The following is given as the outline of a plan embodying these features and requirements.

The Standard of Value.

Let a commission be appointed by Congress to select a sufficient number of commodities, say, one hundred, to be used as a standard of value.

This selection should comprise the commodities most largely bought and sold and most independent of each other in their values; preference should be given to those which are products of this country,—but foreign products should also be included,—and to those which are reliable in quality and of which the prices are regularly quoted—such, for instance, as wheat, corn, oats, rye, barley, cotton, wool, tobacco, rice, gold, silver, lead, copper, tin, iron, steel, cotton and woollen cloths, leather, hides, lumber of various kinds, sugar, beef, pork, mutton, etc.

The aim should be, while not including all commodities, which would of course be impossible, to include a sufficient number and of such varied kinds as to fairly represent all. Less than a hundred might be sufficient, or it might be better to take more than that number.

With the aid of statisticians, the average price of each of the commodities selected, in their principal markets for a few years past, should be ascertained and tabulated. The commodities, of course, should be of specified grade and quality, and in a specified market, but not necessarily the same market for all.

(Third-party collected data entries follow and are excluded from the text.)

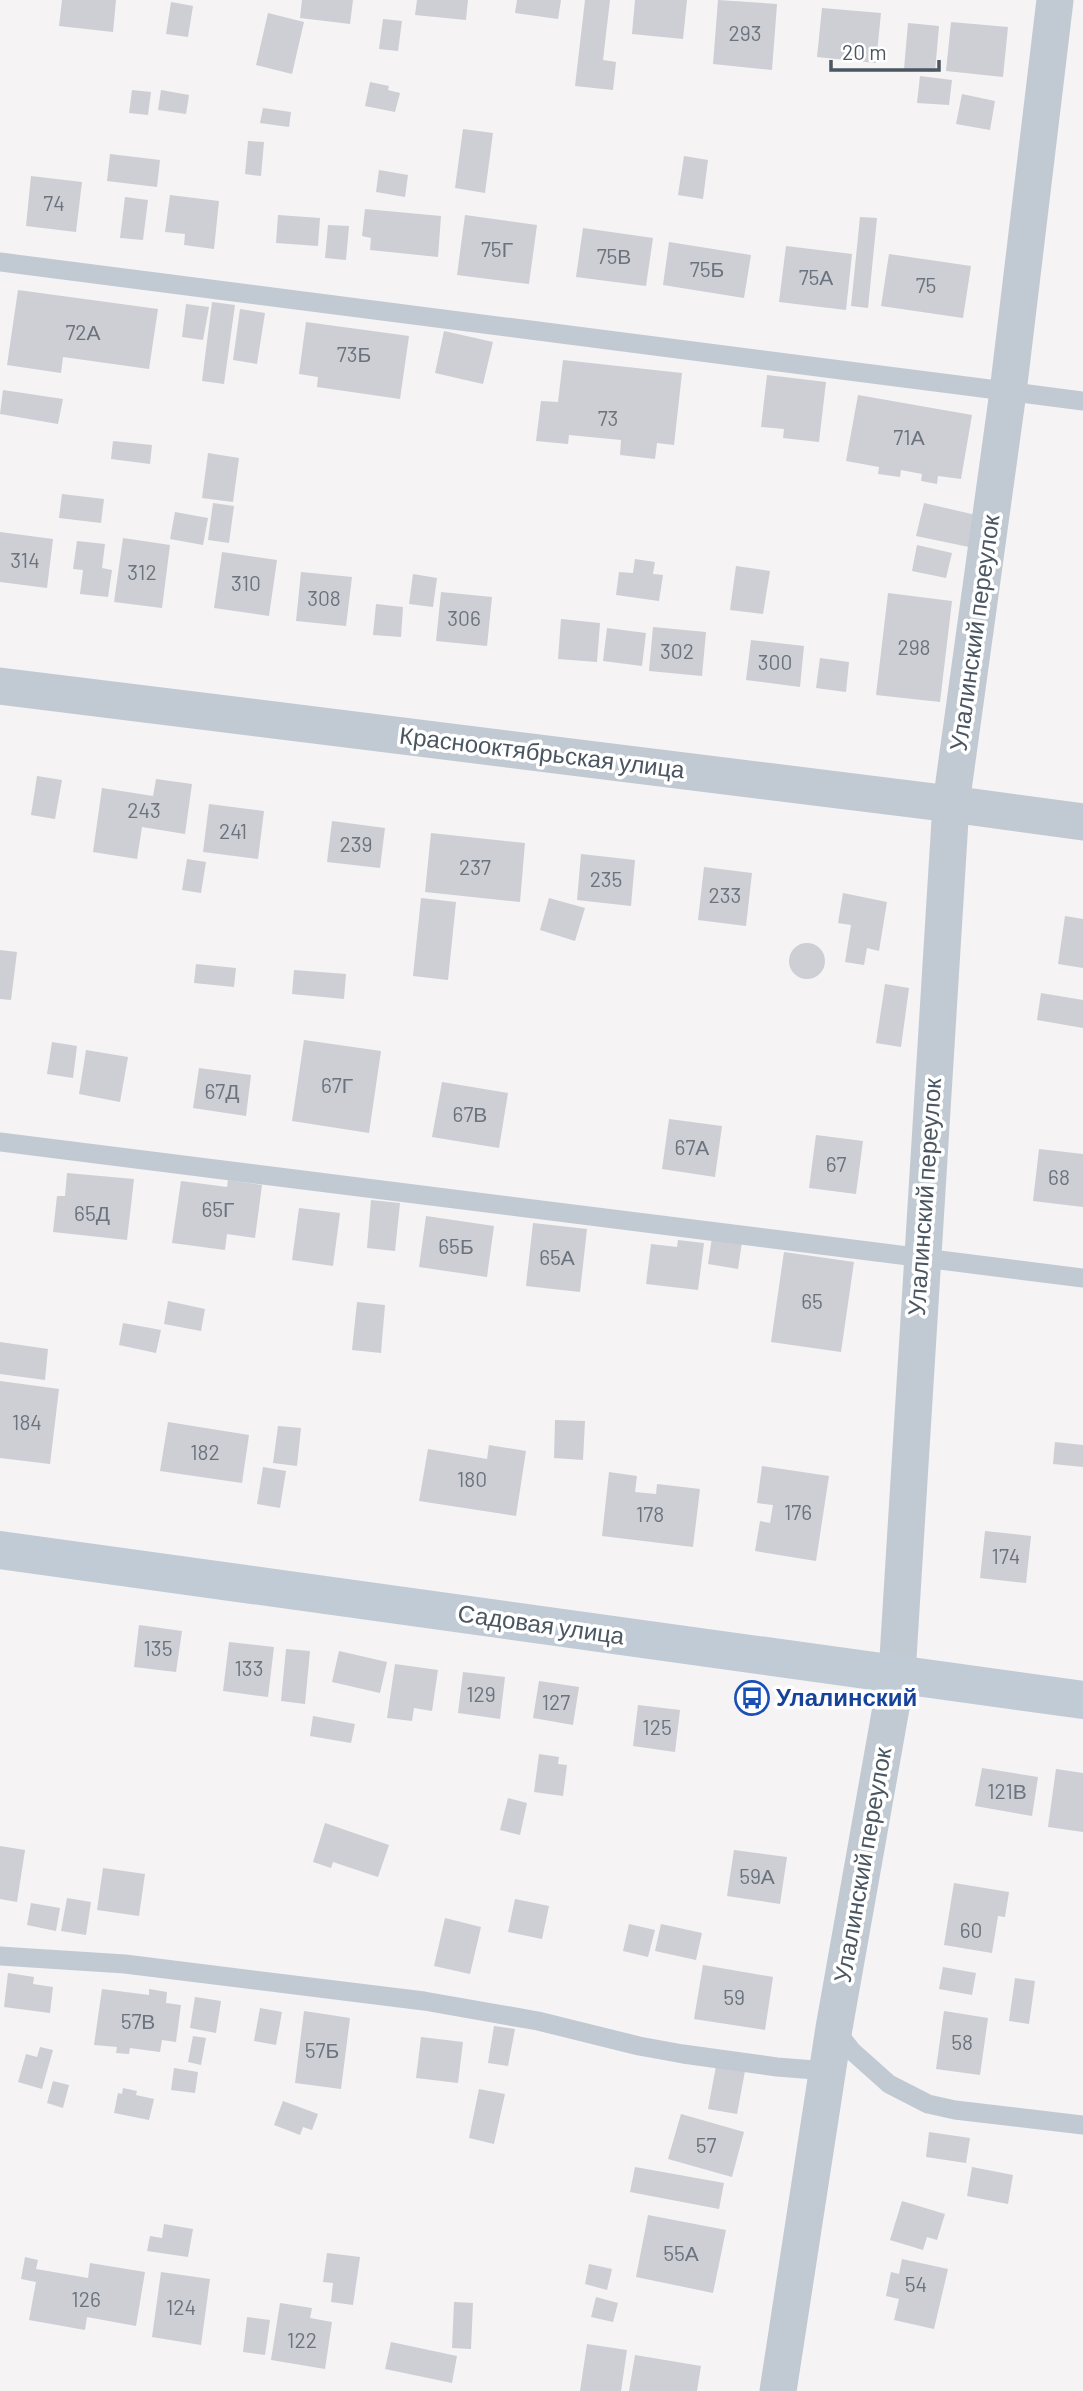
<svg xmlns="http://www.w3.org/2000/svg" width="1083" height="2391" font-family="Barlow,sans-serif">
<rect width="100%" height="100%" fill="#f5f3f3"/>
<path fill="#cdcfd5" d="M 62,0 L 116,0 L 113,32 L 59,26 Z
M 302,0 L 353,0 L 350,24 L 300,18 Z
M 417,0 L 468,0 L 466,20 L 415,15 Z
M 517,0 L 561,0 L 558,19 L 515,13 Z
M 585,0 L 610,0 L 603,60 L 616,62 L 613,90 L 575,86 Z
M 635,0 L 687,0 L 683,39 L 632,34 Z
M 718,0 L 777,4 L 772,70 L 713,64 Z
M 171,2 L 193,6 L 188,37 L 166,34 Z
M 822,8 L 881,13 L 876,63 L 817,57 Z
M 268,13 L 304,22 L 292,74 L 256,65 Z
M 383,19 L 402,21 L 398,51 L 379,49 Z
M 951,22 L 1008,27 L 1003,77 L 946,71 Z
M 908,23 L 939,26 L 935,72 L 904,69 Z
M 920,76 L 952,80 L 949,105 L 917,103 Z
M 370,82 L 389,86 L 388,90 L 400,93 L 395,112 L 365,106 Z
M 132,90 L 151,92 L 148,115 L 129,113 Z
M 161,90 L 189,95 L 186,114 L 158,110 Z
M 962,94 L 995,101 L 990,130 L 956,124 Z
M 263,108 L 291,112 L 289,127 L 260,123 Z
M 463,129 L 493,133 L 485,193 L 455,188 Z
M 248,141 L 264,142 L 261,176 L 245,174 Z
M 110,154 L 160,160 L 157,187 L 107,181 Z
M 684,156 L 708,160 L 703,199 L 678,195 Z
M 379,170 L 408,175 L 405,197 L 376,192 Z
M 31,176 L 82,182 L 76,232 L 26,226 Z
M 170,195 L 219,201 L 214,249 L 184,245 L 185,234 L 165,232 Z
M 125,197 L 148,200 L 143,240 L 120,238 Z
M 365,209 L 441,216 L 438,257 L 370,250 L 371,238 L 362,236 Z
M 278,215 L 320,218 L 318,246 L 276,243 Z
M 465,215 L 537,225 L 529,284 L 457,275 Z
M 860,217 L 877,218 L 868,308 L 851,306 Z
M 328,225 L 349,226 L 346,260 L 325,258 Z
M 583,228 L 653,238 L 646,286 L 576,277 Z
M 669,242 L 751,255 L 744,298 L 663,285 Z
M 786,246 L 852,254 L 846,310 L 779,302 Z
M 889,254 L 971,266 L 963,318 L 881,306 Z
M 18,290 L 158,309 L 149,369 L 63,357 L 61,373 L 7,365 Z
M 212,302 L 235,305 L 224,384 L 202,381 Z
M 186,304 L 209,307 L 203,340 L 182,337 Z
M 240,309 L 265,313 L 257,364 L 233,360 Z
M 306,322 L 409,336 L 400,399 L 317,387 L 318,377 L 299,374 Z
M 444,331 L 493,342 L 483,384 L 435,373 Z
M 563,360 L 682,373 L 674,445 L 657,443 L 655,459 L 620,455 L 621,440 L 569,435 L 568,444 L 536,441 L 541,401 L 558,402 Z
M 767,375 L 826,382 L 819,442 L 783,438 L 784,429 L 761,427 Z
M 3,390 L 63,399 L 58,424 L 0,414 Z
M 858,395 L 972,415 L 961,479 L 938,476 L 937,484 L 921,481 L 922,474 L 901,470 L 900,477 L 878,474 L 879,467 L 846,461 Z
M 113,441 L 152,445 L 150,464 L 111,459 Z
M 208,453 L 239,458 L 233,502 L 202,498 Z
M 62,494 L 104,499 L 101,523 L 59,518 Z
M 213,503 L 234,506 L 229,543 L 208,540 Z
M 924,503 L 976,515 L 969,547 L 916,536 Z
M 175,512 L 208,518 L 203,545 L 170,539 Z
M 0,532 L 53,539 L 47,588 L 0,582 Z
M 123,538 L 170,545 L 162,608 L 114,602 Z
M 77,541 L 105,544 L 102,568 L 112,570 L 108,597 L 80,594 L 83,570 L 73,569 Z
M 917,545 L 952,553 L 946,578 L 912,571 Z
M 222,552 L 277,560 L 269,616 L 214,608 Z
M 635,559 L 655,562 L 653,574 L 663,575 L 659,601 L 616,595 L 619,572 L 633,573 Z
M 736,566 L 770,571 L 763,614 L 730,610 Z
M 301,572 L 352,577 L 346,626 L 296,621 Z
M 413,574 L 437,578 L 433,607 L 409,604 Z
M 441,592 L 492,597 L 487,646 L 436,641 Z
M 888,593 L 952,601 L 940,702 L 876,695 Z
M 376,604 L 403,607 L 401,637 L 373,635 Z
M 561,619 L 600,623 L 597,662 L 558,659 Z
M 653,627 L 706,632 L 702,676 L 649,671 Z
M 607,628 L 646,633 L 642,666 L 603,661 Z
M 751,640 L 804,646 L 800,687 L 746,680 Z
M 820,658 L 849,662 L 846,692 L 816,688 Z
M 37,776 L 62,780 L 55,819 L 31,815 Z
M 156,779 L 192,784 L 185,834 L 142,827 L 137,859 L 93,852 L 102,788 L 153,796 Z
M 209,804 L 264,811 L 258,859 L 203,852 Z
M 332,821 L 385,828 L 380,868 L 327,862 Z
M 431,833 L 525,843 L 520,902 L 425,892 Z
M 581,854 L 635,860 L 631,906 L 577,900 Z
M 187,859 L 206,862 L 201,893 L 182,890 Z
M 704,867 L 752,873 L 746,926 L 698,920 Z
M 843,893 L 887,902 L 879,951 L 867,948 L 864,965 L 845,962 L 851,925 L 838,923 Z
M 421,898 L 456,902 L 448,980 L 413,976 Z
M 549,898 L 585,908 L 575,941 L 540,930 Z
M 1065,916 L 1083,919 L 1083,968 L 1058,964 Z
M789 961a18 18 0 1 1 36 0a18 18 0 1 1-36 0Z
M 0,950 L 17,952 L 11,1000 L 0,999 Z
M 196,964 L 236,968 L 234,987 L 194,983 Z
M 294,970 L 346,974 L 344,999 L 292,994 Z
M 885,984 L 909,988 L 901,1047 L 876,1043 Z
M 1041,993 L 1083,1000 L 1083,1028 L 1037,1020 Z
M 304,1040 L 381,1051 L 369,1133 L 292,1121 Z
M 52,1042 L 77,1046 L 73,1078 L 47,1074 Z
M 86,1050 L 128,1057 L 120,1102 L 79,1094 Z
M 199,1068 L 251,1075 L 246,1116 L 193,1108 Z
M 442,1082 L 508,1093 L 499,1148 L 432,1137 Z
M 669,1119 L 722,1126 L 715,1177 L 662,1169 Z
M 816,1135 L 863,1141 L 856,1194 L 809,1188 Z
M 1039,1149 L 1083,1154 L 1083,1207 L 1033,1201 Z
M 67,1173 L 134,1179 L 127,1240 L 53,1232 L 57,1196 L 65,1196 Z
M 228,1180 L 262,1185 L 255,1238 L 227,1234 L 225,1250 L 172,1243 L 181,1181 L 227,1187 Z
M 371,1200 L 400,1203 L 395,1251 L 367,1248 Z
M 299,1208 L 340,1213 L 333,1266 L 292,1260 Z
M 426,1216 L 494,1226 L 487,1277 L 419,1267 Z
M 533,1223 L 587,1229 L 580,1292 L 526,1286 Z
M 712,1237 L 742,1242 L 738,1269 L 708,1264 Z
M 678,1240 L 704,1243 L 698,1290 L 646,1284 L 651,1244 L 677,1247 Z
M 784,1252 L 854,1262 L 841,1352 L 771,1342 Z
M 168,1301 L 205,1309 L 201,1331 L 164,1324 Z
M 357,1302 L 385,1305 L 381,1353 L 352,1350 Z
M 123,1323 L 161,1330 L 156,1353 L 119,1345 Z
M 0,1342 L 48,1349 L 45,1380 L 0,1374 Z
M 0,1381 L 59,1389 L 50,1464 L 0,1458 Z
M 555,1420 L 585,1421 L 583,1460 L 554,1458 Z
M 168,1422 L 249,1435 L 242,1483 L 160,1471 Z
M 278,1426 L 301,1428 L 297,1466 L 273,1463 Z
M 1055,1442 L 1083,1445 L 1083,1467 L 1053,1464 Z
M 489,1445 L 526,1451 L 516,1516 L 419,1501 L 428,1449 L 487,1459 Z
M 762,1466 L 829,1476 L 816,1561 L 755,1551 L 760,1521 L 770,1523 L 773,1505 L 757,1503 Z
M 263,1467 L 286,1471 L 280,1508 L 257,1504 Z
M 609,1472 L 637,1476 L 635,1492 L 656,1494 L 657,1484 L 700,1489 L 693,1547 L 602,1536 Z
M 985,1531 L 1031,1536 L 1026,1583 L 980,1578 Z
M 139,1625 L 182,1631 L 176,1672 L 134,1667 Z
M 229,1642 L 274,1647 L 268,1697 L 223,1691 Z
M 286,1649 L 310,1651 L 305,1704 L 281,1701 Z
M 339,1651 L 387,1662 L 380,1693 L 332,1682 Z
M 395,1664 L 438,1670 L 432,1711 L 414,1708 L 412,1721 L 387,1718 Z
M 463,1672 L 505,1677 L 500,1719 L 458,1713 Z
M 539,1681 L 579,1687 L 573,1725 L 533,1718 Z
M 638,1705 L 680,1710 L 675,1752 L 633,1746 Z
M 313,1716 L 355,1724 L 351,1743 L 310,1736 Z
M 539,1754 L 559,1757 L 558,1764 L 567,1765 L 563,1796 L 534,1792 Z
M 982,1768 L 1038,1777 L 1032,1816 L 975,1806 Z
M 1056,1769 L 1083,1773 L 1083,1832 L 1048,1827 Z
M 508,1798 L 527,1803 L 520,1835 L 500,1830 Z
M 325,1823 L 389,1845 L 378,1877 L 333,1862 L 331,1868 L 313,1862 Z
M 0,1846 L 25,1850 L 17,1902 L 0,1899 Z
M 734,1850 L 787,1857 L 780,1904 L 727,1896 Z
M 103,1868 L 145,1874 L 139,1916 L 97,1910 Z
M 954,1883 L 1009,1892 L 1005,1917 L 998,1916 L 992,1953 L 944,1945 Z
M 67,1898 L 91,1902 L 86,1935 L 61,1931 Z
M 515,1899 L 549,1906 L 542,1939 L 508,1932 Z
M 31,1903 L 60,1908 L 56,1931 L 27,1925 Z
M 445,1918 L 481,1927 L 470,1974 L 434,1966 Z
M 629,1924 L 655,1930 L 648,1957 L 623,1951 Z
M 661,1924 L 702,1933 L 696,1960 L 655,1951 Z
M 703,1965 L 773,1977 L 765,2030 L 694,2019 Z
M 943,1967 L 976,1973 L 972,1995 L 939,1989 Z
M 8,1973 L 34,1977 L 33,1984 L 53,1987 L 50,2013 L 4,2007 Z
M 1015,1978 L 1035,1981 L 1029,2024 L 1009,2021 Z
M 102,1989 L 149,1995 L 149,1989 L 167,1992 L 166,2003 L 181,2005 L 176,2042 L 162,2040 L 160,2052 L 130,2048 L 129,2054 L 116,2053 L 117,2047 L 94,2045 Z
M 195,1997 L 221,2001 L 216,2033 L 190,2028 Z
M 260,2008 L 282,2012 L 276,2045 L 254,2041 Z
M 304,2011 L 350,2018 L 341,2089 L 295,2083 Z
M 944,2011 L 988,2018 L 980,2075 L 936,2069 Z
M 494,2026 L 515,2029 L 508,2066 L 488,2063 Z
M 193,2036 L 206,2038 L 201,2065 L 188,2062 Z
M 421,2037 L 463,2042 L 458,2083 L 416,2078 Z
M 40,2047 L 53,2050 L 42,2089 L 18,2082 L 26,2054 L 37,2057 Z
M 716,2066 L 745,2071 L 737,2114 L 708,2109 Z
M 174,2068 L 198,2072 L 195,2093 L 171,2090 Z
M 53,2081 L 69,2085 L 63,2108 L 47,2103 Z
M 123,2088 L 137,2091 L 136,2095 L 154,2099 L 149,2120 L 114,2113 L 118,2093 L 122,2094 Z
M 479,2089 L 505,2094 L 494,2144 L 469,2138 Z
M 283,2101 L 318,2114 L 312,2130 L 303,2127 L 300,2135 L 274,2125 Z
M 681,2114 L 744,2132 L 732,2177 L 668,2159 Z
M 929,2132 L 970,2138 L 966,2163 L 926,2157 Z
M 635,2167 L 724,2183 L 719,2209 L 630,2192 Z
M 972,2167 L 1013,2175 L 1008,2204 L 967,2196 Z
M 902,2201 L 945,2214 L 937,2240 L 927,2237 L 923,2250 L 890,2240 Z
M 648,2215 L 726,2230 L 713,2293 L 636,2277 Z
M 164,2224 L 193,2229 L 188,2257 L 147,2251 L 150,2236 L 162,2238 Z
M 327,2253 L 360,2257 L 353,2305 L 331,2302 L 333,2283 L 323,2282 Z
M 25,2257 L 38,2260 L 36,2269 L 88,2278 L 90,2263 L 145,2272 L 136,2326 L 87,2317 L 85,2330 L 29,2320 L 36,2282 L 21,2279 Z
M 902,2259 L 948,2269 L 934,2329 L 894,2320 L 899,2299 L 886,2296 L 891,2272 L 899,2274 Z
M 589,2264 L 612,2269 L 607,2290 L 585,2284 Z
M 161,2272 L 210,2279 L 201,2345 L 152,2337 Z
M 596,2297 L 618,2303 L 613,2322 L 591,2317 Z
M 454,2302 L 473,2303 L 471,2349 L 452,2348 Z
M 280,2303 L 312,2308 L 310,2318 L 332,2322 L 325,2369 L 271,2360 Z
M 247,2317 L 270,2320 L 265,2355 L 243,2352 Z
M 391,2342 L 457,2356 L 452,2383 L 385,2369 Z
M 587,2344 L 627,2350 L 621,2391 L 580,2391 Z
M 635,2355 L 701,2366 L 697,2391 L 629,2391 Z"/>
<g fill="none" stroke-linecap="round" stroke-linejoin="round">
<path stroke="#c1cad2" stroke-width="19" d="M 0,262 L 1083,401
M 0,1142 L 1083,1278
M 0,1956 L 125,1964 L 424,2001 L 538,2021 L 639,2046 L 683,2054 L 777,2067 L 828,2071
M 834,2028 L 852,2051 L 889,2084 L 928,2104 L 955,2110 L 1083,2125"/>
<path stroke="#c1cad2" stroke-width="37" d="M 0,686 L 951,804 L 1083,822
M 778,2391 L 834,2028 L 897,1674 L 951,804 L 1008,392 L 1055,0"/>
<path stroke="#c1cbd6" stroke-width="38" d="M 0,1550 L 1083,1700"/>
</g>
<defs>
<g id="bus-ring" transform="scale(1.75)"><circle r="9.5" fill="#fff" stroke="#1a4fb4" stroke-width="1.5"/><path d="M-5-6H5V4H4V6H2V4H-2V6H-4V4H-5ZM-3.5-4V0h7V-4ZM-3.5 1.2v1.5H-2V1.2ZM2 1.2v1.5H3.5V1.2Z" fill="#1a4fb4"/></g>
</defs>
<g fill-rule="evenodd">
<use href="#bus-ring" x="752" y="1698"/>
</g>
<g text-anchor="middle" stroke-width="7" stroke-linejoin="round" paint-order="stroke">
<g font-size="21" fill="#6b747e">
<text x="745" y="41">293</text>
<text x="54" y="211">74</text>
<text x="497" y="257">75Г</text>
<text x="614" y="264">75В</text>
<text x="707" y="277">75Б</text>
<text x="816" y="285">75А</text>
<text x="926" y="293">75</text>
<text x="83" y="340">72А</text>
<text x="354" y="362">73Б</text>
<text x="608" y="426">73</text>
<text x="909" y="445">71А</text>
<text x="25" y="568">314</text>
<text x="142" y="580">312</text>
<text x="246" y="591">310</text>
<text x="324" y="606">308</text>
<text x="464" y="626">306</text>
<text x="914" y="655">298</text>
<text x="677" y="659">302</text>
<text x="775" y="670">300</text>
<text x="144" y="818">243</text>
<text x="233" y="839">241</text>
<text x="356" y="852">239</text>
<text x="475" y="875">237</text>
<text x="606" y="887">235</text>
<text x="725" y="903">233</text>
<text x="337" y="1093">67Г</text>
<text x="222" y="1099">67Д</text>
<text x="470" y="1122">67В</text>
<text x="692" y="1155">67А</text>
<text x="836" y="1172">67</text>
<text x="1059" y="1185">68</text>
<text x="218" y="1217">65Г</text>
<text x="92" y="1221">65Д</text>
<text x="456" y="1254">65Б</text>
<text x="557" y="1265">65А</text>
<text x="812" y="1309">65</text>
<text x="27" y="1430">184</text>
<text x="205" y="1460">182</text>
<text x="472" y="1487">180</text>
<text x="798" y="1520">176</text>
<text x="650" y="1522">178</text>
<text x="1006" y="1564">174</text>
<text x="158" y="1656">135</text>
<text x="249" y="1676">133</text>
<text x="481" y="1702">129</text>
<text x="556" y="1710">127</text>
<text x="657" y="1735">125</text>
<text x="1007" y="1799">121В</text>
<text x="757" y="1884">59А</text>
<text x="971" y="1938">60</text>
<text x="734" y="2005">59</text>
<text x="138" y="2029">57В</text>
<text x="962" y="2050">58</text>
<text x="322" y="2058">57Б</text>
<text x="706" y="2153">57</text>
<text x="681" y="2261">55А</text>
<text x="916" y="2292">54</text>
<text x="86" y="2307">126</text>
<text x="181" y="2315">124</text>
<text x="302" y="2348">122</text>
</g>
<g font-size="24" fill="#4a5661" stroke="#fff">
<text transform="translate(975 633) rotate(-82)" y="8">Улалинский переулок</text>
<text transform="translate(542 753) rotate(7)" y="8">Краснооктябрьская улица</text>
<text transform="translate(925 1197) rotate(-86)" y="8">Улалинский переулок</text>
<text transform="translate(541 1625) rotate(8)" y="8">Садовая улица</text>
<text transform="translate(863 1865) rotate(-80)" y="8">Улалинский переулок</text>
</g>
<g font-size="24" font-weight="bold" fill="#164399" stroke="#fff" text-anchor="start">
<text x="776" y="1706">Улалинский</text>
</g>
</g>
<path d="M831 60v10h108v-10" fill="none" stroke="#4a5661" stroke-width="3.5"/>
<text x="842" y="60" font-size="21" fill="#4a5661" stroke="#ffffff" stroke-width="5" paint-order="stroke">20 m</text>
</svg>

The length of time over which the average of prices should extend would be determined as closely as possible by the average length of time that existing indebtedness had run. (The reason for this will be explained later.) In addition to the average prices of each commodity, the approximate amount or value annually consumed in this country, should be ascertained.

From these data, a table should be prepared showing the amount one dollar would have purchased, on the average, of each of the commodities for the time determined, and from this a final table should be made taking such multiples of the amounts found in the previous table as should represent their proportionate consumption,—in other words, their relative importance in trade.

For example, suppose the time selected were five years, as representing twice the average time existing debts had run; that during that time one dollar would have bought, on the average, 1.25 bushels of wheat, or 3 bushels of corn, or 100 pounds of pig iron, or 10 pounds of cotton, all of specified grade in specified markets; that, further, the importance of each of these commodities in the trade of this country was in the approximate proportions of 5, 3, 2, and 1, respectively.